-- BEGIN Data lines --

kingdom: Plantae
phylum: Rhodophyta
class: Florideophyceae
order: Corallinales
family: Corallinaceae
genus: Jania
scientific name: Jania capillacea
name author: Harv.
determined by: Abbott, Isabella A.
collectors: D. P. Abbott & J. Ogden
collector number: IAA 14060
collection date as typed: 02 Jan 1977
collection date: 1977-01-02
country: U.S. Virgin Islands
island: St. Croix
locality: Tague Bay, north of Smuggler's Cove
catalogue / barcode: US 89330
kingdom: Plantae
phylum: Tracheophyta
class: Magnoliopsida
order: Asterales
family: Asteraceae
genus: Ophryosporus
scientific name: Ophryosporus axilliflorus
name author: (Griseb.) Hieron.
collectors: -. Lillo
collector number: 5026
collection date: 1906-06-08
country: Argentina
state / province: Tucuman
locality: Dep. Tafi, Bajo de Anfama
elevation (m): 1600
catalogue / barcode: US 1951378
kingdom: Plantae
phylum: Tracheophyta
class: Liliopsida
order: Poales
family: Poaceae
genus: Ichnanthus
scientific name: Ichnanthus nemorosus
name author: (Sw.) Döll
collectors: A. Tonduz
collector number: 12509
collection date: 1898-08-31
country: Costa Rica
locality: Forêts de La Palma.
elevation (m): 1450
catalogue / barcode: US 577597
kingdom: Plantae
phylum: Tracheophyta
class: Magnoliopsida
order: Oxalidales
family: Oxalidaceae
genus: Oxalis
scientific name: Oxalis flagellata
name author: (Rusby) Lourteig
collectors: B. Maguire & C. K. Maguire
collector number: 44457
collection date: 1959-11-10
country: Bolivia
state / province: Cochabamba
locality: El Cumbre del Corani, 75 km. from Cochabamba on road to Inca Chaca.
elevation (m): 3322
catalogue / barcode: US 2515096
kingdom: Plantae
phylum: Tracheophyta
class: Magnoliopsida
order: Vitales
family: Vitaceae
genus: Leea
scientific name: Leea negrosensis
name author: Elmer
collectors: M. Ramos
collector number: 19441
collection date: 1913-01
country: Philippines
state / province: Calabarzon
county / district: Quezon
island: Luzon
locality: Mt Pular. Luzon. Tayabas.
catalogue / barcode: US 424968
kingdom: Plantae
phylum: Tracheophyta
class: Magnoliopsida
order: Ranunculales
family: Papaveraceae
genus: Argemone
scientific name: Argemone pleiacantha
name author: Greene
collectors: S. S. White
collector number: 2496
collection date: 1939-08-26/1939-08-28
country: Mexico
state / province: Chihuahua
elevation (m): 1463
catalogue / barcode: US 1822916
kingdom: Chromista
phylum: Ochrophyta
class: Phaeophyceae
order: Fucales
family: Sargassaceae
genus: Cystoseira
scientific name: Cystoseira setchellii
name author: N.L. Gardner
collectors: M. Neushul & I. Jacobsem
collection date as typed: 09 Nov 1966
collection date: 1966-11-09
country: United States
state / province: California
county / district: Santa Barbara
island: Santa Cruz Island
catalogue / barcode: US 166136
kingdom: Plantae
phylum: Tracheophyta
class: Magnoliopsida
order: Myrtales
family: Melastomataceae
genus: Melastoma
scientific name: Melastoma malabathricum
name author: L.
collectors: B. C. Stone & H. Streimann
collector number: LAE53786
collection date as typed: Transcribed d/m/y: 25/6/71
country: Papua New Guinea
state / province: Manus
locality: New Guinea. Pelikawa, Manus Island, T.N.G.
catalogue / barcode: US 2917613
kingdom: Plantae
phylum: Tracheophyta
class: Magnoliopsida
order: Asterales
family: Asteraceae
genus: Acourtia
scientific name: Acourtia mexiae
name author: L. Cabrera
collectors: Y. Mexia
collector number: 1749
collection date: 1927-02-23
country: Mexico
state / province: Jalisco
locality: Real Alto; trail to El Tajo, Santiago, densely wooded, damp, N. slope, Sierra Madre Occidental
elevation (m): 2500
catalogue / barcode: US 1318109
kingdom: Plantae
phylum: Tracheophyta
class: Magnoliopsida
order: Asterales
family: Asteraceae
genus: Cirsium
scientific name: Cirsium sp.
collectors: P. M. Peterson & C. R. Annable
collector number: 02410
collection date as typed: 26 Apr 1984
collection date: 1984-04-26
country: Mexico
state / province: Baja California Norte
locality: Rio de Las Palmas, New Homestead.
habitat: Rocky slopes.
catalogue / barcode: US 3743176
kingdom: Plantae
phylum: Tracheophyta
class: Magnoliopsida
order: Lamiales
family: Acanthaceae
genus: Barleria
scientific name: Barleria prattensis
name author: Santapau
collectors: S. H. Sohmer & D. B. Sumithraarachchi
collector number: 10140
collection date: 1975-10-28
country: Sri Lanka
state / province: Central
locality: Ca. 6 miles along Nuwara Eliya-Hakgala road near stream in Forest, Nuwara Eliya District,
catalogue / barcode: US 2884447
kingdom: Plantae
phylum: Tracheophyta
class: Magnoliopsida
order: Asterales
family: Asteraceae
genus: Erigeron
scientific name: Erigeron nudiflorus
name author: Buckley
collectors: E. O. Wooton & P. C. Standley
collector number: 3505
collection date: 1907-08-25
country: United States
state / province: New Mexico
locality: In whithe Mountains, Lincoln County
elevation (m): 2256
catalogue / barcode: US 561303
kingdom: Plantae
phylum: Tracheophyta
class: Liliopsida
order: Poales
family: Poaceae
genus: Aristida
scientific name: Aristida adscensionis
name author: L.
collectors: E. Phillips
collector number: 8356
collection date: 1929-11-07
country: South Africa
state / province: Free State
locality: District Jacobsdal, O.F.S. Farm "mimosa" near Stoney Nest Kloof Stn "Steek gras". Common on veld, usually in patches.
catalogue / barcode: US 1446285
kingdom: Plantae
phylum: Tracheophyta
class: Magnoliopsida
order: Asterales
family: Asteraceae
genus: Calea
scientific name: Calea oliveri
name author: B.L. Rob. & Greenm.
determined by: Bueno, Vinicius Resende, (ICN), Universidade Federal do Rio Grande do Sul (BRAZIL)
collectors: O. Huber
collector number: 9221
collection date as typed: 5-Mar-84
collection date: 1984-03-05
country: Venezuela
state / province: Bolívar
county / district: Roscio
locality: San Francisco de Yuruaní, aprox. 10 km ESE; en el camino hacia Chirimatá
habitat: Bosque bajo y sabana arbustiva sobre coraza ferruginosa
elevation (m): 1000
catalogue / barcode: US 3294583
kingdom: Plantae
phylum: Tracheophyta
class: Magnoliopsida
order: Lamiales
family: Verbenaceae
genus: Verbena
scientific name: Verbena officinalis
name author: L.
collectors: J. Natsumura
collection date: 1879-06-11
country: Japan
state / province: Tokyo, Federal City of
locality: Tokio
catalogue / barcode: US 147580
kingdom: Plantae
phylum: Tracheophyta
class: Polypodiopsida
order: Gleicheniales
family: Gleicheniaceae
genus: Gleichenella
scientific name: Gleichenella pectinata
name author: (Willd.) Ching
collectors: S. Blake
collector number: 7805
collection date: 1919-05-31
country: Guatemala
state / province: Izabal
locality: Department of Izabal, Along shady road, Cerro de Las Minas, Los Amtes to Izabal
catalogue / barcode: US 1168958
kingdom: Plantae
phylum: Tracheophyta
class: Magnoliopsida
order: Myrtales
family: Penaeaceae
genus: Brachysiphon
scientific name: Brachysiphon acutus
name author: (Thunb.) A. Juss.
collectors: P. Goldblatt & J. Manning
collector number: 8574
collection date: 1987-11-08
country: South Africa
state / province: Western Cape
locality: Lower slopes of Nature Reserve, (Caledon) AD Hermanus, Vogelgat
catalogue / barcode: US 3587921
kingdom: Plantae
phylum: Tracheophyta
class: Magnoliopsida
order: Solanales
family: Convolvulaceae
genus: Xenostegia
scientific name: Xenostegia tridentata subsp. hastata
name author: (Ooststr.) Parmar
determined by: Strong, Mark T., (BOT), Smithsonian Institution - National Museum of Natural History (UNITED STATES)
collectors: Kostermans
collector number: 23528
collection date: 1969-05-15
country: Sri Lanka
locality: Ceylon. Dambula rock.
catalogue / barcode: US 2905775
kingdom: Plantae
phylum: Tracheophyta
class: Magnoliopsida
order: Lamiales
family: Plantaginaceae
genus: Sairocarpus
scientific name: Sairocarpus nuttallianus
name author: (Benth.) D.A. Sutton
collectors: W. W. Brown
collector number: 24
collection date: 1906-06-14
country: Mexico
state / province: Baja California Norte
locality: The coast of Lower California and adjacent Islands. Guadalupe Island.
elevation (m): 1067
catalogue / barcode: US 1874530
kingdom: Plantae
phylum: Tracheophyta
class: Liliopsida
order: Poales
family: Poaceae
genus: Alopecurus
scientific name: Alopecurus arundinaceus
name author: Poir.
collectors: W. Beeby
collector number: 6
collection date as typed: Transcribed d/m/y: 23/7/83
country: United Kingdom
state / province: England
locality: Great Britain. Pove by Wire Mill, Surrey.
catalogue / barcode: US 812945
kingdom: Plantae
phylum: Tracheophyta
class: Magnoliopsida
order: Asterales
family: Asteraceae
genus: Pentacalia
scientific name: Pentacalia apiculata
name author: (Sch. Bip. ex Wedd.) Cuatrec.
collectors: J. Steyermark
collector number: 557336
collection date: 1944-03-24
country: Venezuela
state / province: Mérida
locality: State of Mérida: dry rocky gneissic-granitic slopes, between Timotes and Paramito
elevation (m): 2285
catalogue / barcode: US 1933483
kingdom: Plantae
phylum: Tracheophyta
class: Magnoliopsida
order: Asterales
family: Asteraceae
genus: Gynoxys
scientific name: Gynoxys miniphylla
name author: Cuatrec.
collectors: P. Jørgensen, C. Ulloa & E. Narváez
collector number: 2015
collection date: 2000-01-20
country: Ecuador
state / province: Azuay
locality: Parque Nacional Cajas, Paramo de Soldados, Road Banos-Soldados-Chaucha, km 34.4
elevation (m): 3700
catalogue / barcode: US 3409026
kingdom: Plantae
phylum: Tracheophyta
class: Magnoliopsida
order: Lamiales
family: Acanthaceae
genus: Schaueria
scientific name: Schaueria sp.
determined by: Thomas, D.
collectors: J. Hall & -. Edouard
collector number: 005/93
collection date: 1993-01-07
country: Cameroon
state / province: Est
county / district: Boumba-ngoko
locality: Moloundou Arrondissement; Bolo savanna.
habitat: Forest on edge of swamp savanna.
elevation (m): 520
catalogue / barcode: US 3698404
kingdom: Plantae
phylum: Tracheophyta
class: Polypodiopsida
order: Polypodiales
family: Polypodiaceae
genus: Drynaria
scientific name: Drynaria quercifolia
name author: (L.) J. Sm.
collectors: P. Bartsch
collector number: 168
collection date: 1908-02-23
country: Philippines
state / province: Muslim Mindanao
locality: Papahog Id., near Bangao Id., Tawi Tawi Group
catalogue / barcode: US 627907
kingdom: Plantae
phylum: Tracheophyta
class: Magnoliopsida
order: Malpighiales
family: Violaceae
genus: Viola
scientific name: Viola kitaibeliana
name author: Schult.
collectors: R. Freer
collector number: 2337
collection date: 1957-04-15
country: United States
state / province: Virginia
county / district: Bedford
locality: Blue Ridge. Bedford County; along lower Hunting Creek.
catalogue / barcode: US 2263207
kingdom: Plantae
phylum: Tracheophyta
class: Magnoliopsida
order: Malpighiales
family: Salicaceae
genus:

-- END Data lines --

Retype everything from the line that contains "locality: Mt Pular. Luzon. Tayabas." down to the line that contains "scientific name: Barleria prattensis", including both of those lines, reproducing each line precisely.

> **Written solution**
locality: Mt Pular. Luzon. Tayabas.
catalogue / barcode: US 424968
kingdom: Plantae
phylum: Tracheophyta
class: Magnoliopsida
order: Ranunculales
family: Papaveraceae
genus: Argemone
scientific name: Argemone pleiacantha
name author: Greene
collectors: S. S. White
collector number: 2496
collection date: 1939-08-26/1939-08-28
country: Mexico
state / province: Chihuahua
elevation (m): 1463
catalogue / barcode: US 1822916
kingdom: Chromista
phylum: Ochrophyta
class: Phaeophyceae
order: Fucales
family: Sargassaceae
genus: Cystoseira
scientific name: Cystoseira setchellii
name author: N.L. Gardner
collectors: M. Neushul & I. Jacobsem
collection date as typed: 09 Nov 1966
collection date: 1966-11-09
country: United States
state / province: California
county / district: Santa Barbara
island: Santa Cruz Island
catalogue / barcode: US 166136
kingdom: Plantae
phylum: Tracheophyta
class: Magnoliopsida
order: Myrtales
family: Melastomataceae
genus: Melastoma
scientific name: Melastoma malabathricum
name author: L.
collectors: B. C. Stone & H. Streimann
collector number: LAE53786
collection date as typed: Transcribed d/m/y: 25/6/71
country: Papua New Guinea
state / province: Manus
locality: New Guinea. Pelikawa, Manus Island, T.N.G.
catalogue / barcode: US 2917613
kingdom: Plantae
phylum: Tracheophyta
class: Magnoliopsida
order: Asterales
family: Asteraceae
genus: Acourtia
scientific name: Acourtia mexiae
name author: L. Cabrera
collectors: Y. Mexia
collector number: 1749
collection date: 1927-02-23
country: Mexico
state / province: Jalisco
locality: Real Alto; trail to El Tajo, Santiago, densely wooded, damp, N. slope, Sierra Madre Occidental
elevation (m): 2500
catalogue / barcode: US 1318109
kingdom: Plantae
phylum: Tracheophyta
class: Magnoliopsida
order: Asterales
family: Asteraceae
genus: Cirsium
scientific name: Cirsium sp.
collectors: P. M. Peterson & C. R. Annable
collector number: 02410
collection date as typed: 26 Apr 1984
collection date: 1984-04-26
country: Mexico
state / province: Baja California Norte
locality: Rio de Las Palmas, New Homestead.
habitat: Rocky slopes.
catalogue / barcode: US 3743176
kingdom: Plantae
phylum: Tracheophyta
class: Magnoliopsida
order: Lamiales
family: Acanthaceae
genus: Barleria
scientific name: Barleria prattensis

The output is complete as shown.